The current healthcare system is characterized by dependence on employer-based, for-profit health insurance that has left millions of Americans without coverage. Although Obamacare was implemented to mitigate the problem, the premiums are still high, and more than 30 million individuals lack access to quality medical care. The prevalence of expensive and unequal insurance plans has resulted in numerous negative outcomes that include bankruptcies, death, and an increase in cases of preventable diseases. In that regard, America should switch to universal single-payer healthcare because it will stop medical bankruptcies, guarantee better and more affordable care to everyone, and improve the overall health of the entire nation. A single-payer system would enhance the health of everyone because people would seek medical care early enough before diseases progress to more critical stages. People who lack insurance are less productive because they suffer more from injuries and report higher cases of illnesses than people with insurance coverage. The possibility of having a wider choice of doctors would ensure continuity of care in case an individual changes employers or careers.

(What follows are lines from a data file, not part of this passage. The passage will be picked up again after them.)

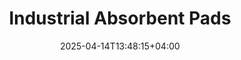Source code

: ---
type: product
layout: product
date: 2025-04-14T13:48:15+04:00
sitemap:
  priority: 1
  changefreq: "weekly"

# SEO metadata
seoTitleSuffix: "Auto Mechanics PIG Mats Near Me"
seoDescription: >-
  Nutcracker Pro Industrial Absorbent Pads for Michigan auto shops. High-performance PIG Mats with Exxon technology absorb oil and chemicals fast. Save with bulk orders and fast shipping to Michigan.

# Page content
title: "Industrial **Absorbent Pads**"
titlePrefix: "Michigan Mechanic Supplies"
description: >-
  Nutcracker Pro Industrial Absorbent Pads (PIG Mats) offer top spill control for Michigan auto shops. Absorb up to 20 oz of oil or chemicals per pad. Durable, cost-effective, and perfect for dealerships with fast Michigan delivery.

# benefitsContent
benefitsImages:
  - image: "/images/abspads/product-main.jpg"
    alt: "Nutcracker Pro Absorbent Pads in Michigan"

benefitsBlocks:
  - title: "Fast Spill Cleanup in Michigan"
    text: >-
      Nutcracker PIG Mats soak up oil, coolant, and solvents quickly. Mechanics rely on them to keep service bays clean and safe, preventing costly downtime.
  - title: "Boost Shop Safety"
    text: >-
      These pads cut slip risks, meeting OSHA standards. Dealerships use them to protect workers and customers, ensuring compliant auto shop supplies.
  - title: "Versatile for Michigan Garages"
    text: >-
      From Lansing body shops to Flint service centers, these mats handle oil, chemicals, and more. They’re a must-have for Michigan’s diverse automotive needs.
  - title: "Save Big with Bulk Orders"
    text: >-
      Get 200 pads for $39 per case. Michigan shops save up to $1,200 yearly with fewer reorders, making it a smart choice for high-volume garages.
  - title: "Tough and Tear-Proof"
    text: >-
      Sonic-bonded polypropylene ensures durability. Techs trust these mats to hold up under heavy use without fraying or leaking.
  - title: "Streamline Michigan Workflows"
    text: >-
      Place these pads in high-spill zones to keep operations smooth. Service centers avoid disruptions with ready-to-use absorbent supplies.
  - title: "Eco-Conscious Choice"
    text: >-
      Designed for efficiency, these mats reduce waste. Auto shops choose them for sustainable spill control that aligns with local green standards.
  - title: "Quick Michigan Delivery"
    text: >-
      Fast shipping ensures garages stay stocked. From Warren to statewide, get reliable auto shop tools delivered to your door without delay.
  - title: "Ideal for Heavy-Duty Use"
    text: >-
      Built for tough jobs, these mats absorb fast and last. Diesel mechanics depend on them for consistent performance in demanding environments.

# testimonials section
testimonials:
  items:
    - name: "Tom"
      text: >-
        These pads are awesome in my Detroit shop. Oil spills vanish quick, and they’re tough as nails. Saves me a ton of cleanup time.
    - name: "Sarah"
      text: >-
        I manage a dealership. Nutcracker mats keep our floors spotless. They soak up everything, and the price is right for bulk.
    - name: "Luis"
      text: >-
        Been using these in Lansing. They handle diesel leaks like a champ. No mess, no stress. I’m sticking with these for sure.
    - name: "Kelly"
      text: >-
        My Flint garage loves these mats. They’re great for paint spills and oil. Super durable and make my shop look pro.
    - name: "Greg"
      text: >-
        In Ann Arbor, these pads are a lifesaver. They suck up coolant fast, and I don’t need to reorder often. Great deal all around.
    - name: "Maria"
      text: >-
        Our Kalamazoo shop uses these daily. They’re perfect for quick cleanups, and the box lasts forever. Keeps things running smooth.
    - name: "Dave"
      text: >-
        I’m in Saginaw, and these mats are solid. They grab oil spills in seconds. No tearing or leaking, just good results.
    - name: "Jenna"
      text: >-
        These pads work great in my Troy service center. They handle chemicals and oil easy. Fast shipping keeps us stocked up.
    - name: "Pete"
      text: >-
        Nutcracker mats are the best in Warren. Spills don’t stand a chance, and they’re cheap for how many you get. Big fan.
    - name: "Amy"
      text: >-
        My Holland shop swears by these. They’re tough, soak up tons, and save us money. Cleanup’s never been this easy.
    - name: "Chris"
      text: >-
        These mats are a game-changer in Livonia. Oil and grease disappear fast. They’re sturdy and worth every buck for my crew.
    - name: "Tara"
      text: >-
        I run a Dearborn garage. These pads keep spills under control. They’re reliable, and bulk orders save us a bundle.

# FAQ section
faq:
  titleColored: "F.A.Q."
  questions:
    - question: "What are Nutcracker Industrial Absorbent Pads?"
      answer: >-
        Nutcracker PIG Mats are high-performance pads made with Exxon technology. Auto shops use them for oil, chemical, and coolant spills, absorbing up to 20 oz per pad for fast cleanup.
    - question: "How much can each pad absorb?"
      answer: >-
        Each pad soaks up 17–20 oz of liquids like oil or solvents. Mechanics in Grand Rapids trust them for heavy-duty spill control in busy auto shops near me.
    - question: "Are these pads cost-effective for Michigan shops?"
      answer: >-
        Yes, 200 pads for $39 saves up to $1,200 yearly. Dealerships order bulk to cut costs and reduce restocking, perfect for garage supplies.
    - question: "What’s the benefit of the dimpled design?"
      answer: >-
        The dimpled surface boosts absorption, and perforations let techs customize sizes. It’s a versatile choice for auto repair supplies across the state.
    - question: "Can these pads handle chemical spills?"
      answer: >-
        Absolutely. They absorb chemicals, oils, and coolants. Service centers rely on them for safe, compliant spill management with fast delivery.
    - question: "How durable are Nutcracker PIG Mats?"
      answer: >-
        Made from tear-resistant polypropylene, they’re built for tough jobs. Michigan garages use them daily without fraying, ensuring reliable shop tools.
    - question: "What’s the packaging like?"
      answer: >-
        A dispenser box holds 200 pads for easy access. Auto shops  love the convenience for quick spill response, paired with local mechanic supplies.
    - question: "Do these pads help with Michigan regulations?"
      answer: >-
        Yes, they reduce slip hazards, meeting OSHA rules. Dealerships use them to stay compliant while keeping floors clean with minimal effort.
    - question: "Are they eco-friendly for Michigan shops?"
      answer: >-
        Their efficient design cuts waste. Michigan garages in choose them for sustainable spill control, aligning with local green standards and bulk savings.
    - question: "Can they handle Michigan’s busy shops?"
      answer: >-
        Definitely. Built for high-volume use, they’re perfect for service centers. Fast shipping ensures a steady supply of auto shop consumables.

---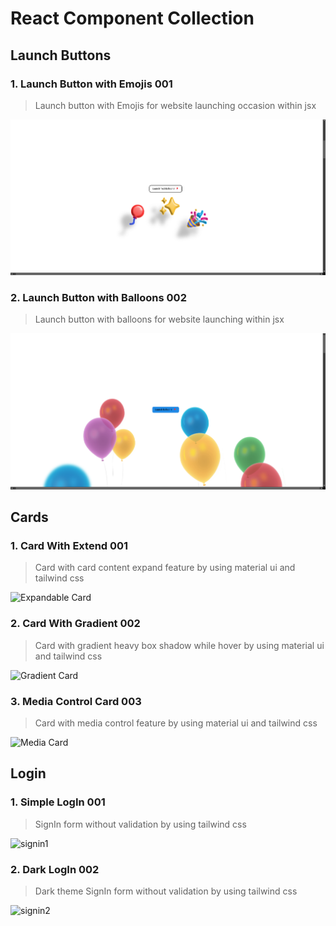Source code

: # React Component Collection

## Launch Buttons

### 1. Launch Button with Emojis 001

> Launch button with Emojis for website launching occasion within jsx

![launchbutton-001](/src/assets/image.png)

### 2. Launch Button with Balloons 002

> Launch button with balloons for website launching within jsx

![launchbutton-002](/src/assets/image-1.png)

## Cards

### 1. Card With Extend 001

> Card with card content expand feature by using material ui and tailwind css

![Expandable Card](https://github.com/sisi-tarak/components/blob/main/src/Components/Cards/screenshots/CardsWithExtend.png?raw=true)

### 2. Card With Gradient 002

> Card with gradient heavy box shadow while hover by using material ui and tailwind css

![Gradient Card](https://github.com/sisi-tarak/components/blob/main/src/Components/Cards/screenshots/CardWithGradient.png?raw=true)

### 3. Media Control Card 003

> Card with media control feature by using material ui and tailwind css

![Media Card](https://github.com/sisi-tarak/components/blob/main/src/Components/Cards/screenshots/MediaControlCard.png?raw=true)

## Login

### 1. Simple LogIn 001

> SignIn form without validation by using tailwind css

![signin1](https://github.com/sisi-tarak/components/blob/main/src/Components/Login/screenshots/SimpleLogin.png?raw=true)

### 2. Dark LogIn 002

> Dark theme SignIn form without validation by using tailwind css

![signin2](https://github.com/sisi-tarak/components/blob/main/src/Components/Login/screenshots/DarkLogin.png?raw=true)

The Trump government has worked tirelessly to repeal the ACA and reintroduce capped insurance. This move has elicited heated debates because even though the ACA does not provide the best form of insurance, repealing it without a better option is detrimental to the health care system. The COVID-19 pandemic has led to massive loss of jobs and insurance among Americans. If the government does not implement mitigation measures, the situation will worsen. This is the most opportune moment for the US to take a step forward and provide single-payer health insurance that will cater to the needs of all citizens. The lack of universal health care in America is acceptable because an illness should not an individual to file for bankruptcy. A government-sponsored system would encourage the reduction of wasteful administrative costs, promote public health, and increase access to quality medical care. The current system is ineffective. Therefore, a shift toward a system that would increase access and reduce health care costs is a move in the positive direction.